### INSTRUCTION
Please report how many lines in the records below contain "беговые". Reply with the number alone.

### TASK INPUT

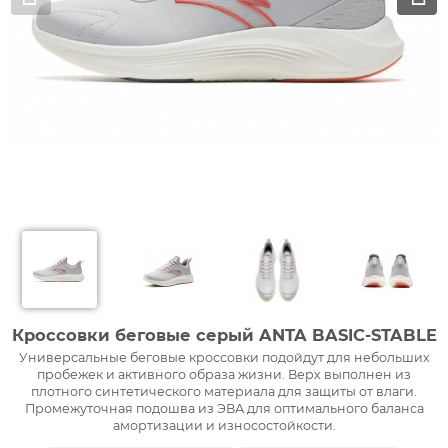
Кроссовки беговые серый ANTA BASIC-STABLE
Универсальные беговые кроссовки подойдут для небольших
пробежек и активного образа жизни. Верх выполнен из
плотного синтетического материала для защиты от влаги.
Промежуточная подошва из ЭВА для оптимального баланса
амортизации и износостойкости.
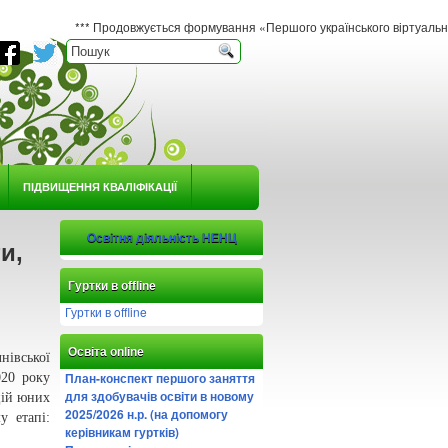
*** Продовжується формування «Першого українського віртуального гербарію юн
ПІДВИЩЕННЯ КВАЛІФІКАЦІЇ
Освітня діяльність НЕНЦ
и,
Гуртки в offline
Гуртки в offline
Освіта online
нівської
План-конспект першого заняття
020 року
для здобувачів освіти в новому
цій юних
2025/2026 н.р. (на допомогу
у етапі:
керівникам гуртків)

### RESULT FOR THIS TASK
2